▶ [Objective 1]: Condense the paragraph of the folder-structure discussion that begins "Christoph Zapletal gives a really good" into a single shorter sentence, keeping its main facts.

▶ [Selection]:
══════════════════════════════

Christoph Zapletal gives a really good and informative talk about naming of file structures along with a neat link to an app which can link your projects and files, in one of his Fxphd courses on Flame fundamentals. If you have a subscription its worth watching.


I am also very flame-centric, but one thing I try to do is keep the subfolders to a minimum.


I’d be happy to show you my project structure but they become quite personal and get tweaked over time.

I like it to have an obvious structure so if I am looking for ‘that thing’ then I know where to go for it. The IN OUT folder (IO) is frustrating because if I am looking for some tracking data. I want to find it in the [shot number]/camera folder not in some dated folder hidden away.

We add a few more here and there as we find ourselves wanting.

We have NiM and the shows folder becomes important for shot based work. NiM uses Assets and Shots.

I notice that both you and @randy use numbers. I haven’t seen that before. Is that just to order the priority not the alphabet?

Correct. I try to keep things at the top that i use the most and navigate to, plus it helps me a ton with muscle memory and navigating. I suspect that the artists would love it, but the sysadmins wouldnt.

══════════════════════════════

▶ [Objective 2]: Locate every line in the entries below that contains the word "score", and copy each of those lines.

══════════════════════════════

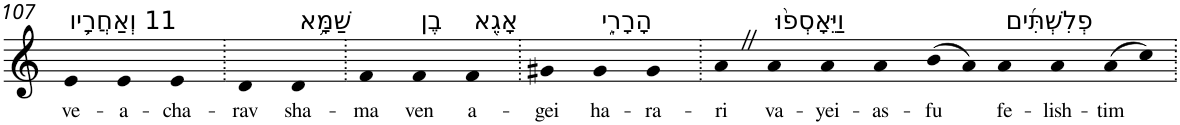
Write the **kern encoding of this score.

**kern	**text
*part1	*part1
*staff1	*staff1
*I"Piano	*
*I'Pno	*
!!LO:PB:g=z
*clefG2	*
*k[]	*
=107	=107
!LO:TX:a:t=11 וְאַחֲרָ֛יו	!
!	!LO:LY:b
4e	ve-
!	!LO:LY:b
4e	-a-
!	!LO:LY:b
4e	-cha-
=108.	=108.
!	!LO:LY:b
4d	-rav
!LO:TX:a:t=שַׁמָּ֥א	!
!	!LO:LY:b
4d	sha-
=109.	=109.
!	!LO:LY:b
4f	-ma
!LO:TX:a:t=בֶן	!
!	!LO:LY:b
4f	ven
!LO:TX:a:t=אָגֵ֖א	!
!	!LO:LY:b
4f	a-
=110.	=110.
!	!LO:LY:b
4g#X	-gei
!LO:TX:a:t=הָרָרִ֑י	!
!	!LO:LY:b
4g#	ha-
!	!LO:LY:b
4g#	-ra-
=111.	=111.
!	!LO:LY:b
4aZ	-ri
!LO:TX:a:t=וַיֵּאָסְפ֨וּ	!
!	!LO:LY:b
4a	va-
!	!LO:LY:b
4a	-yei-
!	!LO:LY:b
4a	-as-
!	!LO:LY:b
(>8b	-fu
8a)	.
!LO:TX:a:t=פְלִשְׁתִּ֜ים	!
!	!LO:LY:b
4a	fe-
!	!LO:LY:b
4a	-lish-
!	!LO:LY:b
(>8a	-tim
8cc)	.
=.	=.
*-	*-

══════════════════════════════

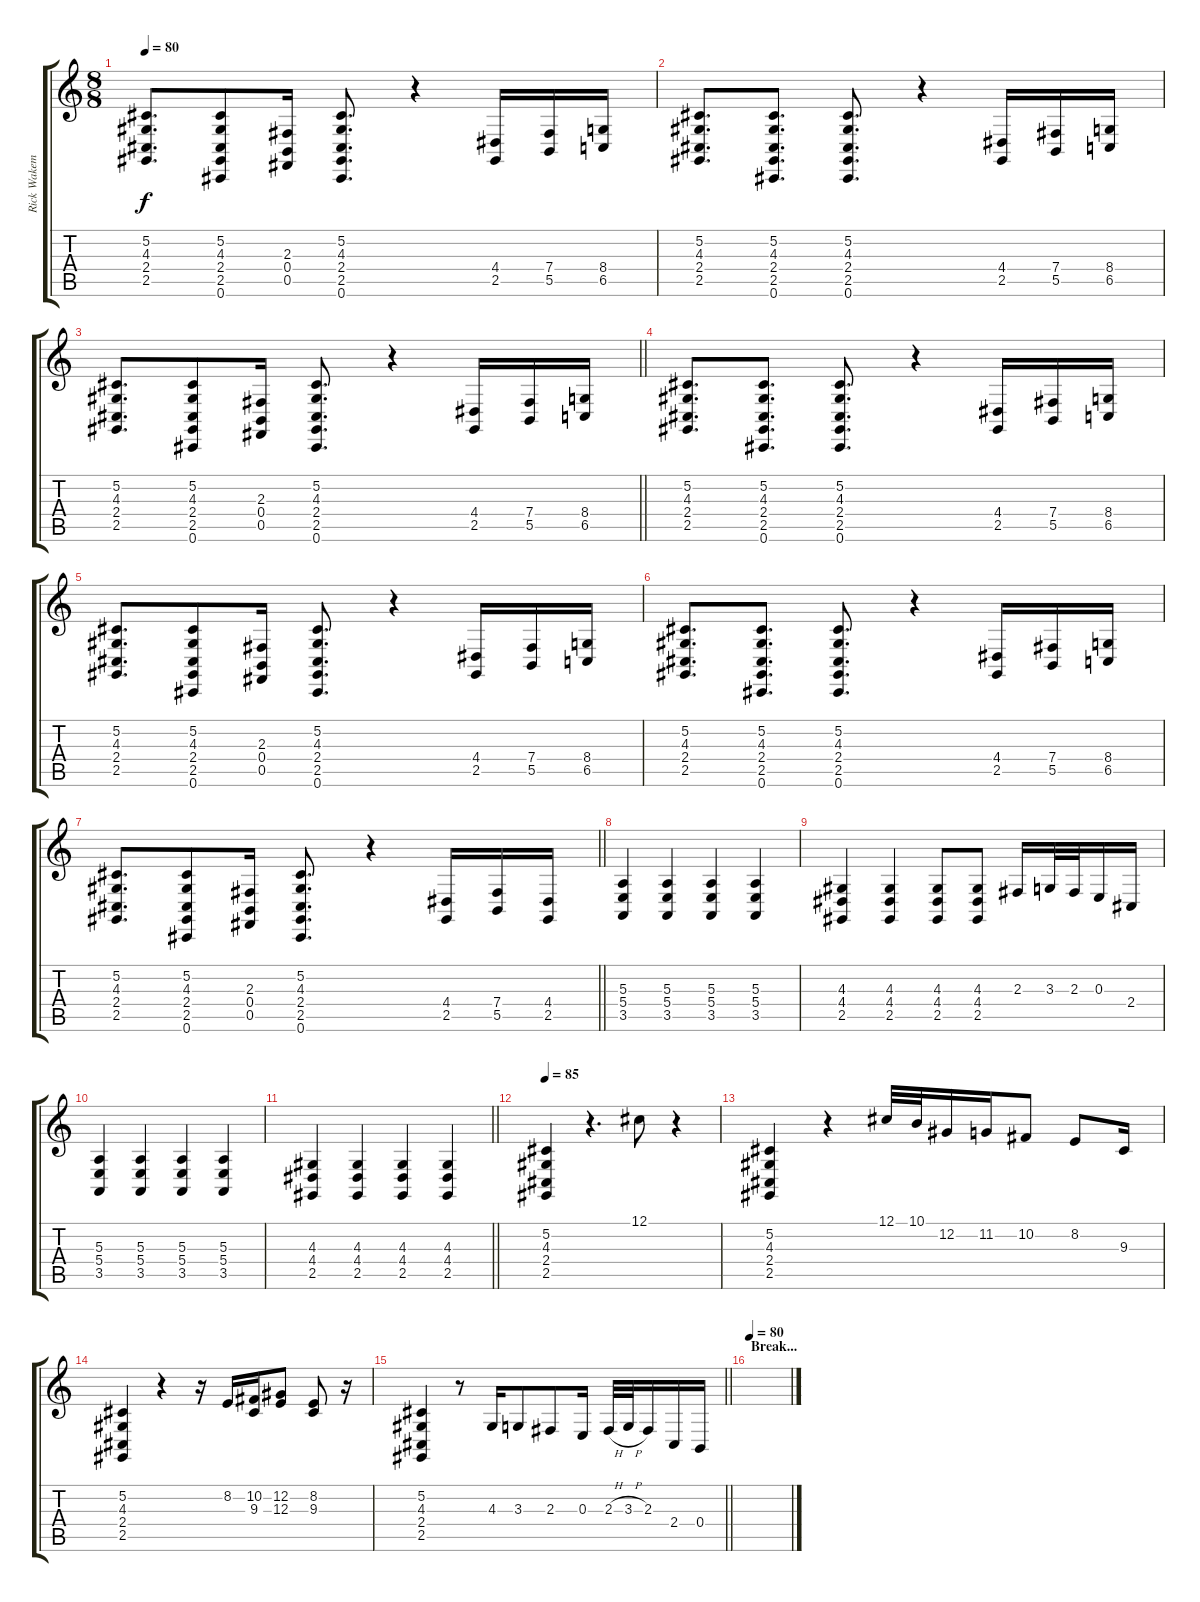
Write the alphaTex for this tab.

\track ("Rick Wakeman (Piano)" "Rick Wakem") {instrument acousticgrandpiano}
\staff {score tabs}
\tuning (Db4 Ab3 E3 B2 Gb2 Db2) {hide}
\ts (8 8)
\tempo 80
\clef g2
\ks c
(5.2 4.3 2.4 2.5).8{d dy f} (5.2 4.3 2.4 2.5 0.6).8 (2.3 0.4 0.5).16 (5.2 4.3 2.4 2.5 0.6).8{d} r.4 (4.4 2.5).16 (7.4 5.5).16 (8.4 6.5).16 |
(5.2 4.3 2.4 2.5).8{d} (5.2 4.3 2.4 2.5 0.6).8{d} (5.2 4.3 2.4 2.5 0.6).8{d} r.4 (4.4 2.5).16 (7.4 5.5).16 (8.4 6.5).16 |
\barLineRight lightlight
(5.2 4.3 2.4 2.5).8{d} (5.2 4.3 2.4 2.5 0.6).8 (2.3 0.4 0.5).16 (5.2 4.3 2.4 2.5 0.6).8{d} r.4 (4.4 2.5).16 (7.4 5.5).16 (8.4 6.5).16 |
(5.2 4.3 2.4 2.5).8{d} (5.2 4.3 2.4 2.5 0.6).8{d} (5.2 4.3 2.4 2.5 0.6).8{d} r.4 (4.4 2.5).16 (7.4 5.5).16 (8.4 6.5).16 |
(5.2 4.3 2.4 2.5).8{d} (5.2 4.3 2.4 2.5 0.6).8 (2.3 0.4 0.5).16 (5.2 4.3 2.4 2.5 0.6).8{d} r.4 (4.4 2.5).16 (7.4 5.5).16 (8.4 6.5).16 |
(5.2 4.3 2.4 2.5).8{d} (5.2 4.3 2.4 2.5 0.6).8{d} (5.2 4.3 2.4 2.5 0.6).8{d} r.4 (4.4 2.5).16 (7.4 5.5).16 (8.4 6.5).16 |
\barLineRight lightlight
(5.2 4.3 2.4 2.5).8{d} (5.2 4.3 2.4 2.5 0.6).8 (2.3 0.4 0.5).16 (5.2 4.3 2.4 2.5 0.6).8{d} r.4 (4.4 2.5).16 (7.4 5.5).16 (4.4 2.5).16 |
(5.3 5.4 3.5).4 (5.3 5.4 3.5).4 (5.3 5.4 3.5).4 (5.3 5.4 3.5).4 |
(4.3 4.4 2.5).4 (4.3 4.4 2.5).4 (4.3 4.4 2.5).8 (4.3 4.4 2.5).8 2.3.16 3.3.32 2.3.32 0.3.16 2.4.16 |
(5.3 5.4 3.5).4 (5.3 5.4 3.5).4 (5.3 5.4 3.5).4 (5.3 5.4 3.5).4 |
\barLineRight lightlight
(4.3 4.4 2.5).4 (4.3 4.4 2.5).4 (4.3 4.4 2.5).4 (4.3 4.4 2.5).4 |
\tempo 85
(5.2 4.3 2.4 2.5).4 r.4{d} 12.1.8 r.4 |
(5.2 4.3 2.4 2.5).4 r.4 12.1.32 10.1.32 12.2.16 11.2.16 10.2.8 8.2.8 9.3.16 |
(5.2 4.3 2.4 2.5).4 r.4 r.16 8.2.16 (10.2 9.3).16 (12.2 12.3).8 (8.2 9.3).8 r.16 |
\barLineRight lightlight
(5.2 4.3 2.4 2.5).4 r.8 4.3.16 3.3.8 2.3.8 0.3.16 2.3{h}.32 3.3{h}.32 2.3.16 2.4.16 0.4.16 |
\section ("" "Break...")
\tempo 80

══════════════════════════════

▶ [Final answer 1]: In one of his Fxphd courses on Flame fundamentals, Christoph Zapletal gives an informative talk on naming file structures and links to an app that can link projects and files, which subscribers will find worth watching.

▶ [Final answer 2]:
Write the **kern encoding of this score.
\staff {score tabs}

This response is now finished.